Le taux de protection, c’est-à -dire le nombre d’octrois d’asile plus les admissions provisoires par rapport au total de toutes les décisions, s’élevait à 83,6 %. Le taux d’octroi d’asile n’est que de 51,9 %. Les demandes d’asile restantes ont pour la plupart fait l’objet d’une décision de non-entrée en matière Dublin, ce qui signifie qu’il incombe à un autre État de l’espace Schengen de les traiter.
Notre engagement
- Aide humanitaire : la situation humanitaire en Afghanistan est extrêmement précaire. La Suisse doit participer à l’aide humanitaire, notamment en soutenant financièrement les organisations internationales actives sur place et en leur fournissant du matériel.
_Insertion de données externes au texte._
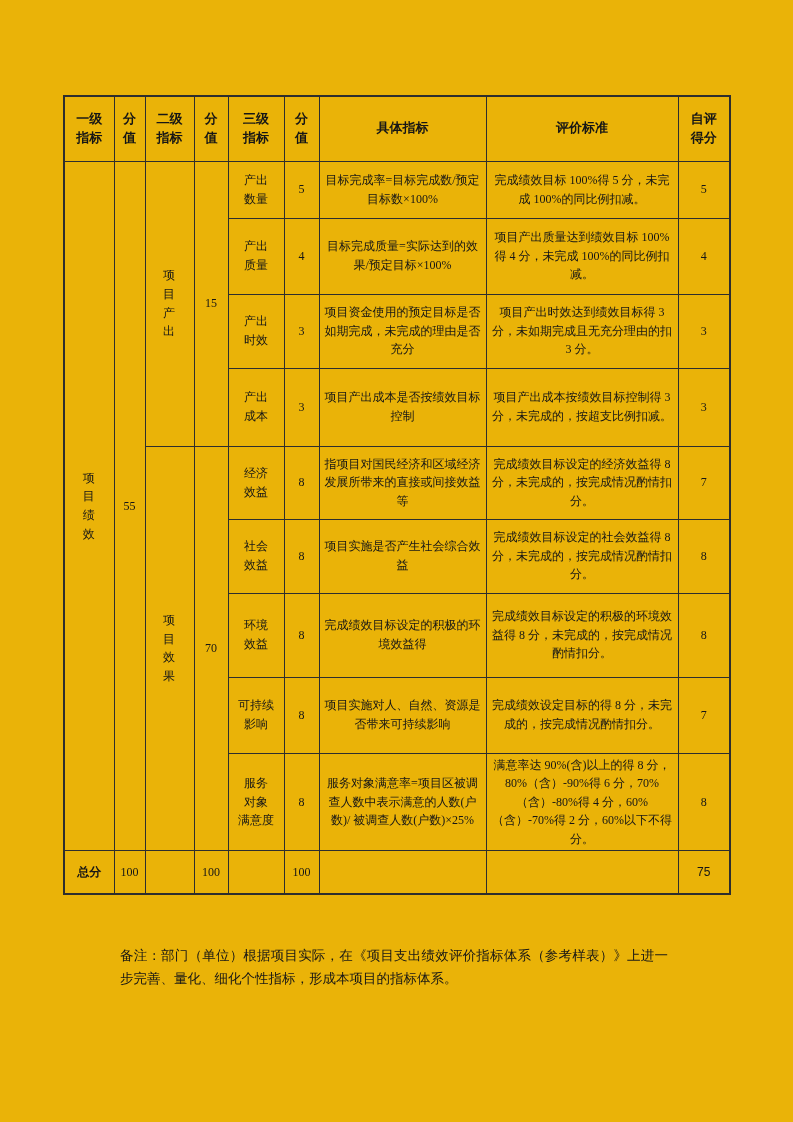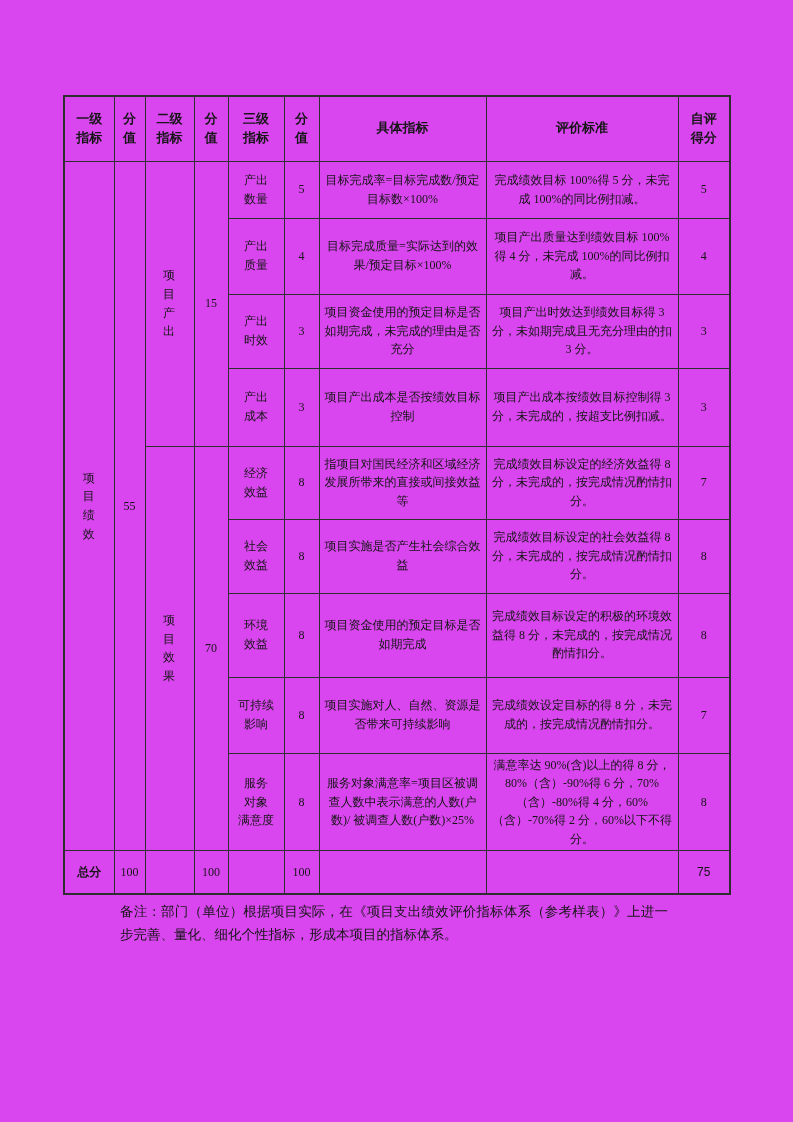"一级" .page { background: #d946ef -> #eab308 }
Le soutien des pays voisins, l'Iran et le Pakistan, qui accueillent un grand nombre de personnes afghanes en quête de protection, doit être renforcé. L'OIM et le HCR appellent le Pakistan à continuer de protéger tou·te·s les Afghan·e·s vulnérables qui ont cherché la sécurité dans le pays et qui pourraient être directement menacés en cas de retour forcé.
- Assouplissement des conditions d’octroi de visas et accélération des procédures de regroupement familial : avec l’octroi de visas humanitaires et les procédures de regroupement familial, le droit d’asile suisse offre déjà des solutions concrètes qui permettent aux personnes en quête de protection de se rendre en Suisse en toute sécurité. La pratique actuelle est toutefois extrêmement restrictive. La Suisse doit faciliter et accélérer l’octroi de visas humanitaires pour toutes les personnes afghanes menacées, en particulier pour les femmes et les filles. Les visas de visite comme mesure immédiate doivent être délivrés aux personnes ayant fui l’Afghanistan et dont des membres de leur famille ont obtenu un permis de séjour ou une admission provisoire en Suisse.
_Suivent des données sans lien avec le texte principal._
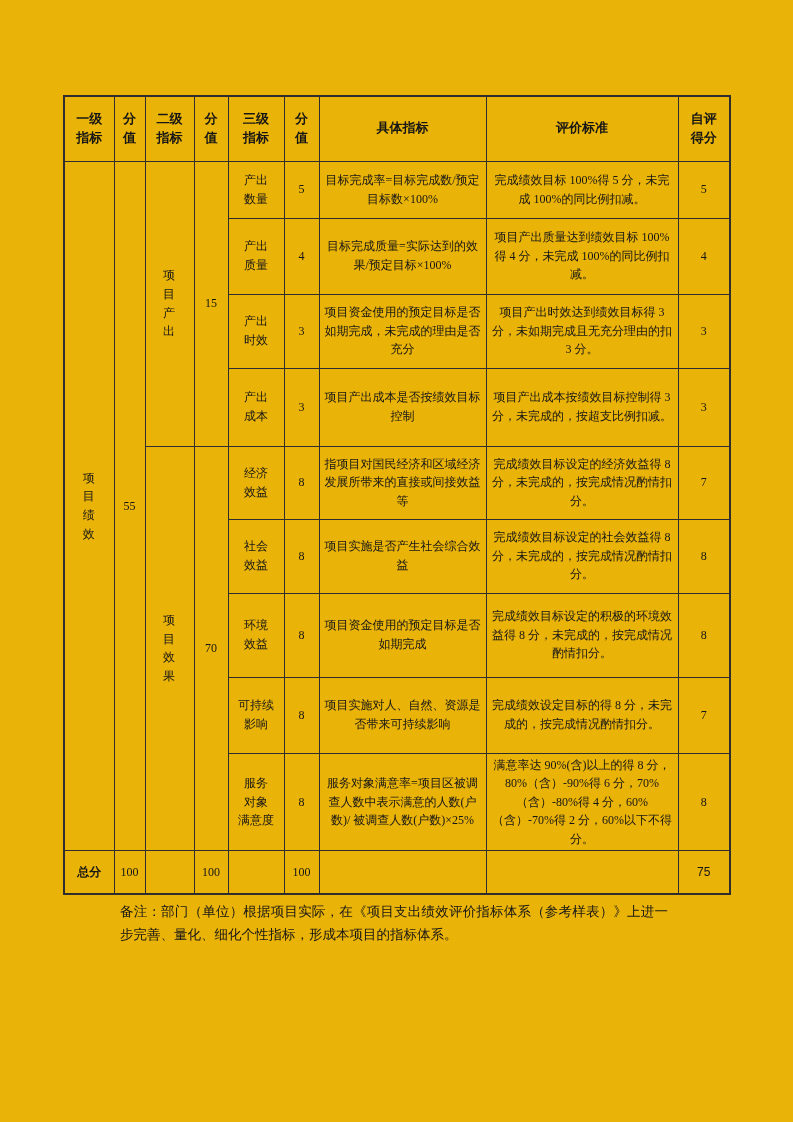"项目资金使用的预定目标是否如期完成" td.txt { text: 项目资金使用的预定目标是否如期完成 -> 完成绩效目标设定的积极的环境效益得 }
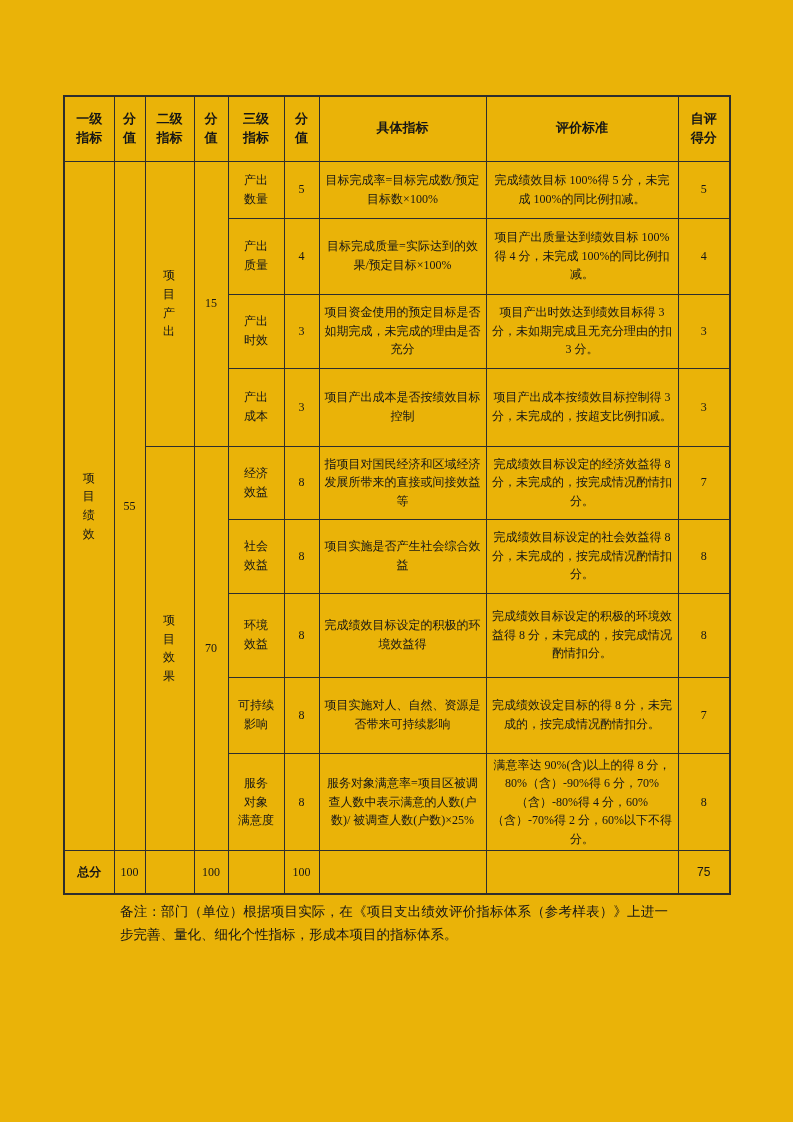"备注：部门（单位）根据项目实际，在《项目支出绩效评价指标体系（参考样表）》上进一" .note { top: 901px -> 945px }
- Réinstallation : dès que la Suisse reprendra le programme de réinstallation actuellement suspendu, après consultation des cantons, des communes et des villes, cet instrument devrait également être utilisé de manière accrue pour l'accueil humanitaire des personnes réfugiées d'Afghanistan, notamment celles particulièrement vulnérables comme les femmes, les enfants et les familles. Au vu de la situation catastrophique qui perdure en Afghanistan, il convient d'examiner l'option de places de contingent supplémentaires, comme le prévoit explicitement le concept de mise en œuvre du Conseil fédéral pour les situations d'urgence humanitaire.
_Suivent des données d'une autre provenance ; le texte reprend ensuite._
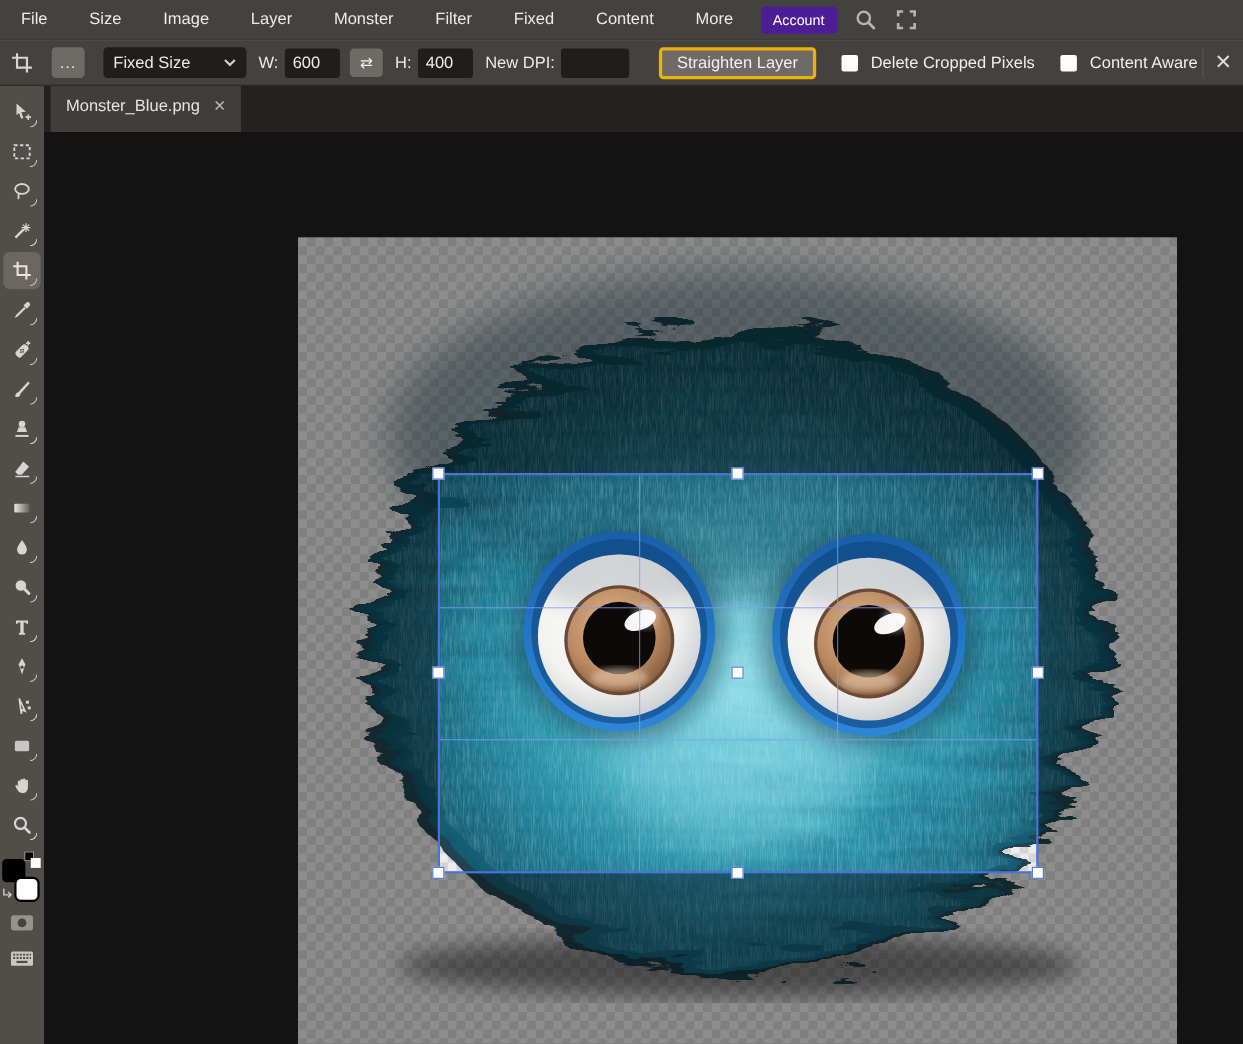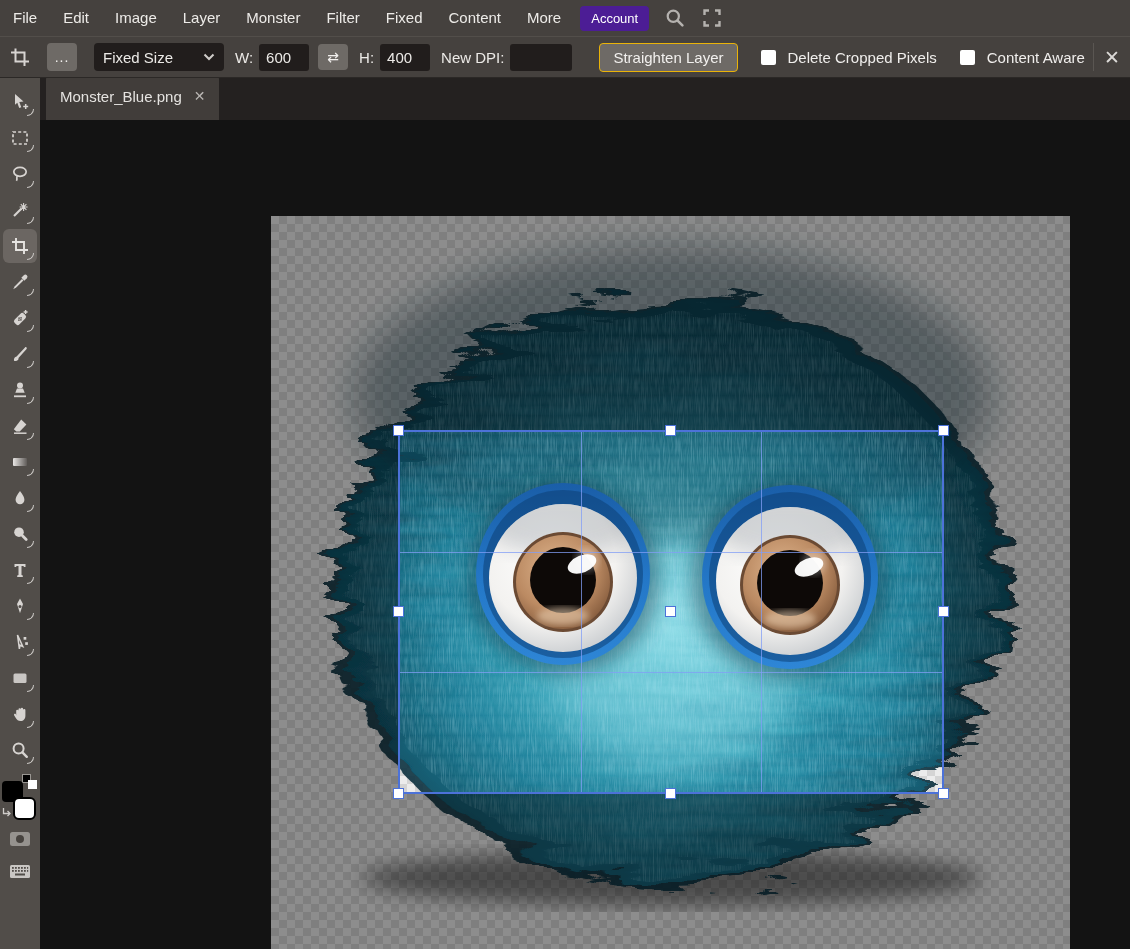"File" .menu-item { padding: 0 13px -> 0 19px }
- Protection et statut de séjour ordinaire : Une amélioration de la situation en Afghanistan n’est pas en vue. L'OSAR approuve le fait que le SEM accorde en principe l'asile aux femmes et aux filles afghanes, comme d'autres pays européens. Ce changement de pratique doit absolument être maintenu. D'autres personnes afghanes en quête de protection sont également menacées de persécution personnelle de la part des talibans, par exemple en raison des activités de membres de leur famille. L'asile doit également être accordé à ces personnes après un examen individuel. Celles qui ont été déboutées et qui se trouvent encore en Suisse doivent pouvoir déposer une demande de réexamen ou une seconde demande afin d’obtenir un statut de séjour ordinaire.